Secondly, if a record does exist for that particular record, all the rest of the records are still processed. It would seem this can be resolved by using the EXISTS condition, which is triggered as soon as one record is found:
e.g. IF EXISTS (SELECT event_source FROM event_log WHERE event_source=50220) SELECT 1 ELSE SELECT 0
http://msdn.microsoft.com/en-us/library/ms188336.aspx
However, I'm not sure if this keyword is supported in all of NetXMS' supported DB environments.

Thirdly, I'm seeing the query repeating multiple times for the same object ID. Could it be timing out, and trying over and over to delete the same object? My deleted_objects table is at 2722 records, so it does seem like something's going wrong.

Whether this is related to our crashes I don't know, but it might be a good performance improvement for anyone with a sufficiently large environment for it to be a problem.
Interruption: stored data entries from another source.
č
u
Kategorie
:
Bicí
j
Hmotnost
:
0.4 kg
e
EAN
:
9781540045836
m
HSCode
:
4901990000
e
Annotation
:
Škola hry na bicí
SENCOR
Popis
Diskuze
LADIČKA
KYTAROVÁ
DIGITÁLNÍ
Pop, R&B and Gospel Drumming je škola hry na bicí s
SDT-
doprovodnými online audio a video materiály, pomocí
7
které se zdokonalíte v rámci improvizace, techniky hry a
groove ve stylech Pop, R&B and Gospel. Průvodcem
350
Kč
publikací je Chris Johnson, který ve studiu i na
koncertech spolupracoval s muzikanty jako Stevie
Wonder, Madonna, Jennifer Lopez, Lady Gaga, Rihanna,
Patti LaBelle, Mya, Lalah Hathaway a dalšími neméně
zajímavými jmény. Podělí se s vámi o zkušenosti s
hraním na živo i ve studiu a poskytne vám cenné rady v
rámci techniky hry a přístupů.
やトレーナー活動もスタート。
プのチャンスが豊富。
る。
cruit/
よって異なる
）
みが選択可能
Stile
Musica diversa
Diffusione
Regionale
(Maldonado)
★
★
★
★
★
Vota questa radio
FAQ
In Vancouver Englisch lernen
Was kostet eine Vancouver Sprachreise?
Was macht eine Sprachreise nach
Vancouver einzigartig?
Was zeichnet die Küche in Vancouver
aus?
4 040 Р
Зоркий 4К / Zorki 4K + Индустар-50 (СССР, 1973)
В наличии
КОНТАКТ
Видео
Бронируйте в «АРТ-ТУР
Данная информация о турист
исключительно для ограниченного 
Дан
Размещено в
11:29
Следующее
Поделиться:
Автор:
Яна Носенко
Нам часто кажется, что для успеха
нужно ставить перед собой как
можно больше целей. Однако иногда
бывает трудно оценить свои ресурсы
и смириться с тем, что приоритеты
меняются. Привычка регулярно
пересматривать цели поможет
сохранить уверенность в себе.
I reduced my event log size to 14 days meanwhile to see if it alleviates some of the stress on the SQL server.
#20
Feature Requests / per-user visibility of Alarms
October 05, 2012, 03:17:10 PM
Hi,

Would it be possible to define a specific group of users that can view an alarm in the NetXMS console/web interface?
This would allow a single NetXMS server to be more easily used by multiple people, but with different interests on the same nodes.

Perhaps even some sort of security settings for alarms, so you can select who can view/acknowledge/resolve/terminate alarms coming from a specific event processing rule? These permissions could then be ANDed with the existing permission set for alarms at node level.